[Your task] Output every line of the records below verbatim, keeping their original order.

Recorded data
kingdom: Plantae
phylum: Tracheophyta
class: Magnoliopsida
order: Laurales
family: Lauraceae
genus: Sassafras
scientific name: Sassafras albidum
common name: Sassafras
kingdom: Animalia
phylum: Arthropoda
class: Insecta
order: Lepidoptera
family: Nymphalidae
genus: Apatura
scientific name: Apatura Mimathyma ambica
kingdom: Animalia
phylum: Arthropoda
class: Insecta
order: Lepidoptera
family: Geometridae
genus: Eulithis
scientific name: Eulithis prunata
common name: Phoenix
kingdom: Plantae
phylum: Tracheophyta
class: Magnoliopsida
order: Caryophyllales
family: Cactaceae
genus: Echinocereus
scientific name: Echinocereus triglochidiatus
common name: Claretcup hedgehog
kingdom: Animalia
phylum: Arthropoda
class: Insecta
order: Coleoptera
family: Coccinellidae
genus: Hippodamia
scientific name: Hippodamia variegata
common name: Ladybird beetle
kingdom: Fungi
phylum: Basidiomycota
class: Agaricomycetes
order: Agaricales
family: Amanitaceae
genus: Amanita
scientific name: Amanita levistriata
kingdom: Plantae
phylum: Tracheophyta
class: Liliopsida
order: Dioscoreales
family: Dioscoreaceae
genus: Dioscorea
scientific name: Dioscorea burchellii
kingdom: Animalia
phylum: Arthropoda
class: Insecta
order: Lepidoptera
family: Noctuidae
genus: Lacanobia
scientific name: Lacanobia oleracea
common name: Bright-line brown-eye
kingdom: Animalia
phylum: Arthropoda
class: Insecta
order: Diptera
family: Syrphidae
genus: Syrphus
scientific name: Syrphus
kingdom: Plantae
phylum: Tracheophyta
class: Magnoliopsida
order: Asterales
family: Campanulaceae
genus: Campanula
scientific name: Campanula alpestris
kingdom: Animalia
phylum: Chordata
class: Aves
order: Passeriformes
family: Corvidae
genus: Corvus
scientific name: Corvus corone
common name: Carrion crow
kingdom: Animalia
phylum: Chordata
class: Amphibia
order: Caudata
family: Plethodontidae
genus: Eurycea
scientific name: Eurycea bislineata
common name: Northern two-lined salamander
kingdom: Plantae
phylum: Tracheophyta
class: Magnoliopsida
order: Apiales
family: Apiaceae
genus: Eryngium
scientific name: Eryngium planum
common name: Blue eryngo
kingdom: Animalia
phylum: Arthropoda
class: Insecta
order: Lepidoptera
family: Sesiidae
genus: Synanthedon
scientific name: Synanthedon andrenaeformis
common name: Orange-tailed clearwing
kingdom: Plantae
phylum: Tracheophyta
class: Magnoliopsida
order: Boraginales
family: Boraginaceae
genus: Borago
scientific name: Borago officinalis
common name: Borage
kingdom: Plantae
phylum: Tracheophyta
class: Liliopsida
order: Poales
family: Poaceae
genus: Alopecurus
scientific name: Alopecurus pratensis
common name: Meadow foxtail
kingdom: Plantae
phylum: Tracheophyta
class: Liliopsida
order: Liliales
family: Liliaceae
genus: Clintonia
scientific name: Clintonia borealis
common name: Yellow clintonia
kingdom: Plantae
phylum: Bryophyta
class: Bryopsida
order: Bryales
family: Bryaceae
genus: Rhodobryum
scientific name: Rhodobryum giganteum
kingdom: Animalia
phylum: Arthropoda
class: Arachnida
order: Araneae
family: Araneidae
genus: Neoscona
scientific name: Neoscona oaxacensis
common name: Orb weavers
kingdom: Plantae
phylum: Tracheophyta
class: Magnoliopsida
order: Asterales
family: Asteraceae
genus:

[The completed task]
kingdom: Plantae
phylum: Tracheophyta
class: Magnoliopsida
order: Laurales
family: Lauraceae
genus: Sassafras
scientific name: Sassafras albidum
common name: Sassafras
kingdom: Animalia
phylum: Arthropoda
class: Insecta
order: Lepidoptera
family: Nymphalidae
genus: Apatura
scientific name: Apatura Mimathyma ambica
kingdom: Animalia
phylum: Arthropoda
class: Insecta
order: Lepidoptera
family: Geometridae
genus: Eulithis
scientific name: Eulithis prunata
common name: Phoenix
kingdom: Plantae
phylum: Tracheophyta
class: Magnoliopsida
order: Caryophyllales
family: Cactaceae
genus: Echinocereus
scientific name: Echinocereus triglochidiatus
common name: Claretcup hedgehog
kingdom: Animalia
phylum: Arthropoda
class: Insecta
order: Coleoptera
family: Coccinellidae
genus: Hippodamia
scientific name: Hippodamia variegata
common name: Ladybird beetle
kingdom: Fungi
phylum: Basidiomycota
class: Agaricomycetes
order: Agaricales
family: Amanitaceae
genus: Amanita
scientific name: Amanita levistriata
kingdom: Plantae
phylum: Tracheophyta
class: Liliopsida
order: Dioscoreales
family: Dioscoreaceae
genus: Dioscorea
scientific name: Dioscorea burchellii
kingdom: Animalia
phylum: Arthropoda
class: Insecta
order: Lepidoptera
family: Noctuidae
genus: Lacanobia
scientific name: Lacanobia oleracea
common name: Bright-line brown-eye
kingdom: Animalia
phylum: Arthropoda
class: Insecta
order: Diptera
family: Syrphidae
genus: Syrphus
scientific name: Syrphus
kingdom: Plantae
phylum: Tracheophyta
class: Magnoliopsida
order: Asterales
family: Campanulaceae
genus: Campanula
scientific name: Campanula alpestris
kingdom: Animalia
phylum: Chordata
class: Aves
order: Passeriformes
family: Corvidae
genus: Corvus
scientific name: Corvus corone
common name: Carrion crow
kingdom: Animalia
phylum: Chordata
class: Amphibia
order: Caudata
family: Plethodontidae
genus: Eurycea
scientific name: Eurycea bislineata
common name: Northern two-lined salamander
kingdom: Plantae
phylum: Tracheophyta
class: Magnoliopsida
order: Apiales
family: Apiaceae
genus: Eryngium
scientific name: Eryngium planum
common name: Blue eryngo
kingdom: Animalia
phylum: Arthropoda
class: Insecta
order: Lepidoptera
family: Sesiidae
genus: Synanthedon
scientific name: Synanthedon andrenaeformis
common name: Orange-tailed clearwing
kingdom: Plantae
phylum: Tracheophyta
class: Magnoliopsida
order: Boraginales
family: Boraginaceae
genus: Borago
scientific name: Borago officinalis
common name: Borage
kingdom: Plantae
phylum: Tracheophyta
class: Liliopsida
order: Poales
family: Poaceae
genus: Alopecurus
scientific name: Alopecurus pratensis
common name: Meadow foxtail
kingdom: Plantae
phylum: Tracheophyta
class: Liliopsida
order: Liliales
family: Liliaceae
genus: Clintonia
scientific name: Clintonia borealis
common name: Yellow clintonia
kingdom: Plantae
phylum: Bryophyta
class: Bryopsida
order: Bryales
family: Bryaceae
genus: Rhodobryum
scientific name: Rhodobryum giganteum
kingdom: Animalia
phylum: Arthropoda
class: Arachnida
order: Araneae
family: Araneidae
genus: Neoscona
scientific name: Neoscona oaxacensis
common name: Orb weavers
kingdom: Plantae
phylum: Tracheophyta
class: Magnoliopsida
order: Asterales
family: Asteraceae
genus:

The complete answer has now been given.